== YOUR GOAL ==
Set the data below down again, exactly, with every picture left out.
——————————
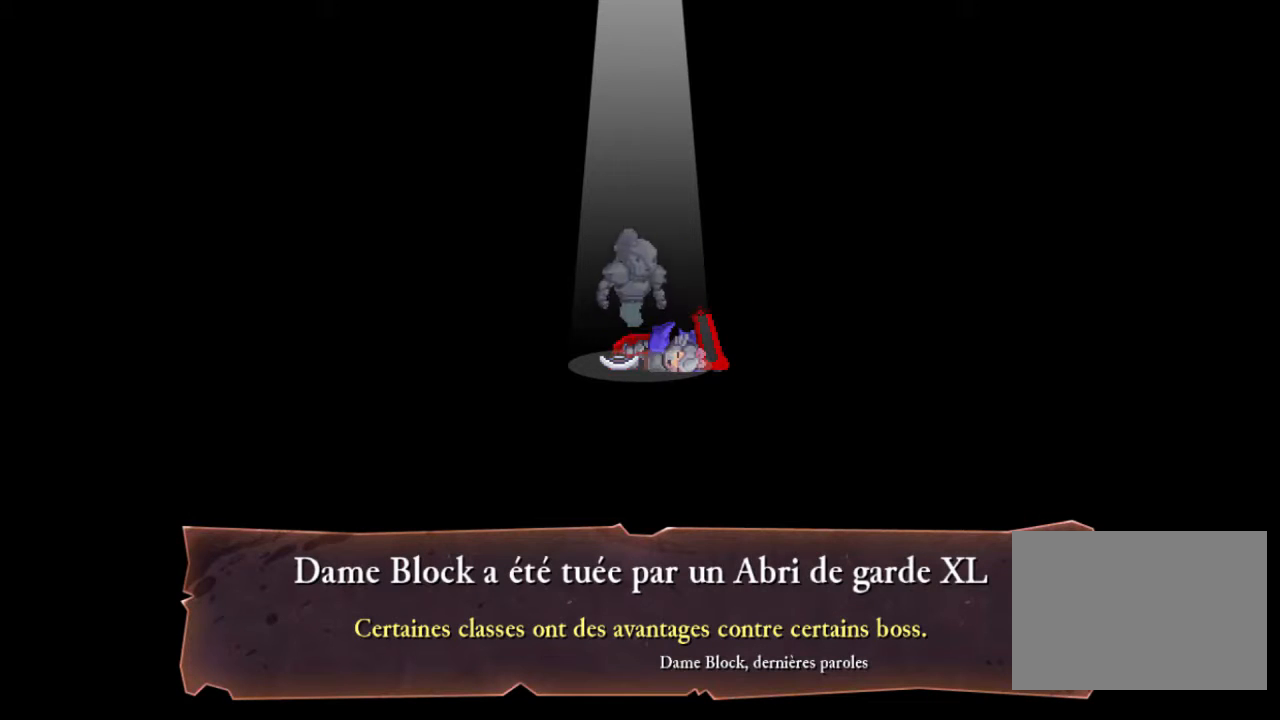
{"buttons": [], "left_stick": "center", "events": []}
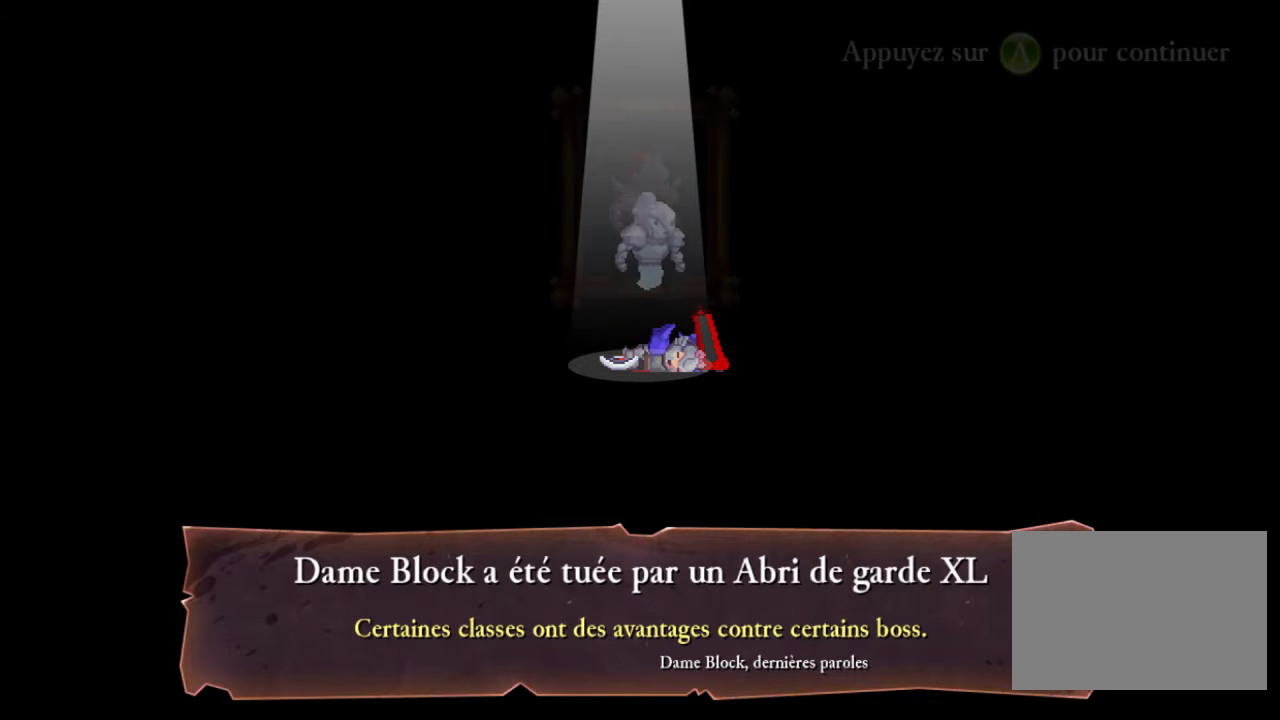
{"buttons": [], "left_stick": "center", "events": []}
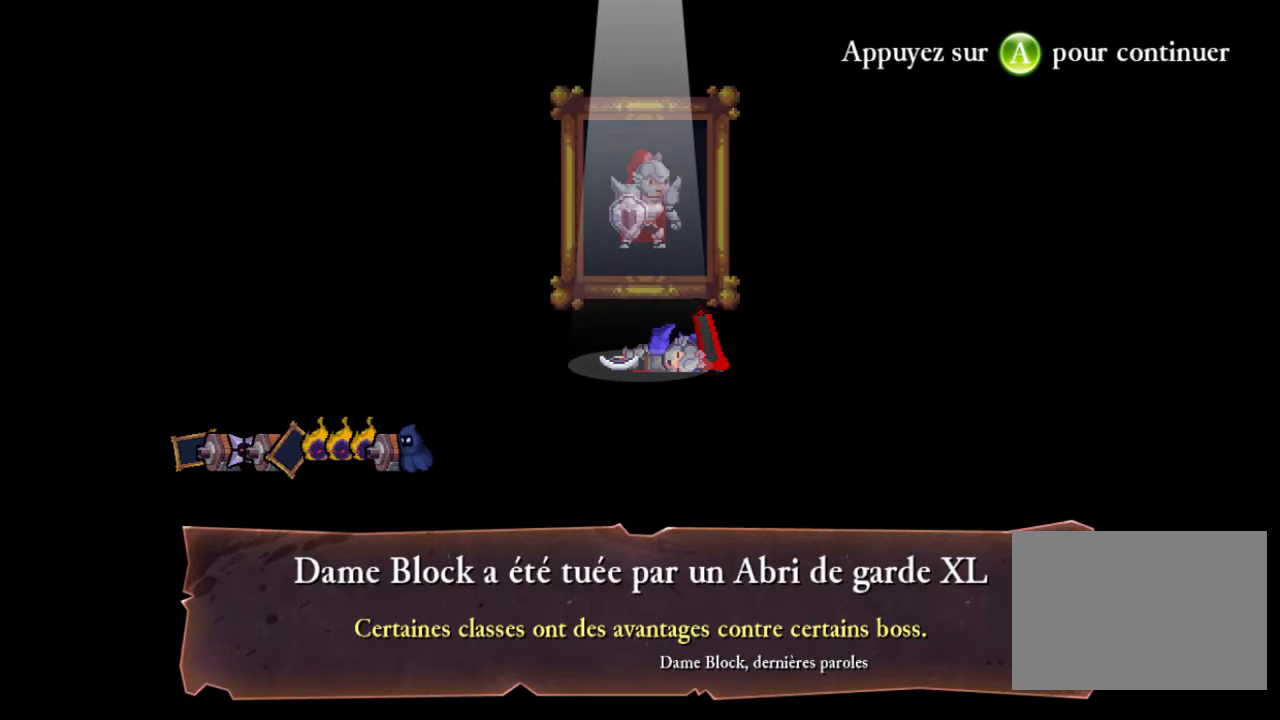
{"buttons": ["A"], "left_stick": "center", "events": [[400, "A", "down"]]}
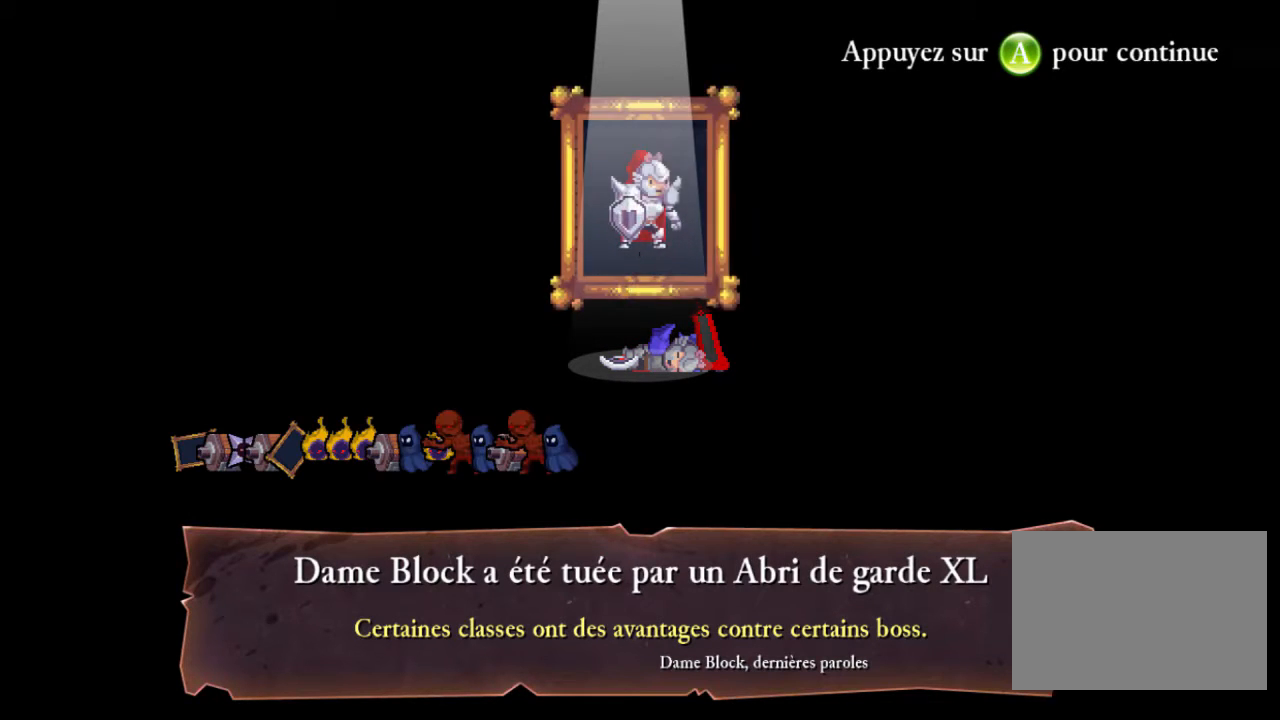
{"buttons": [], "left_stick": "center", "events": [[67, "A", "up"]]}
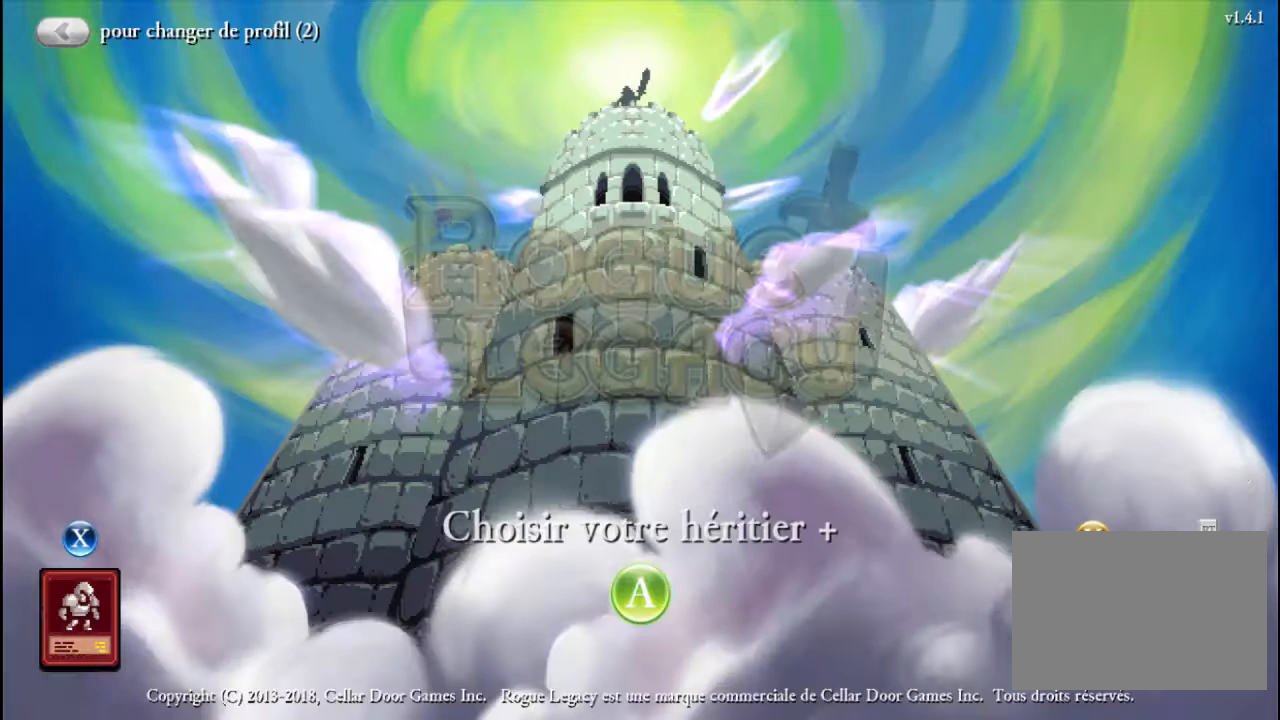
{"buttons": [], "left_stick": "center", "events": []}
——————————
== SOLUTION BELOW ==
{"buttons": [], "left_stick": "center", "events": []}
{"buttons": [], "left_stick": "center", "events": []}
{"buttons": ["A"], "left_stick": "center", "events": [[400, "A", "down"]]}
{"buttons": [], "left_stick": "center", "events": [[67, "A", "up"]]}
{"buttons": [], "left_stick": "center", "events": []}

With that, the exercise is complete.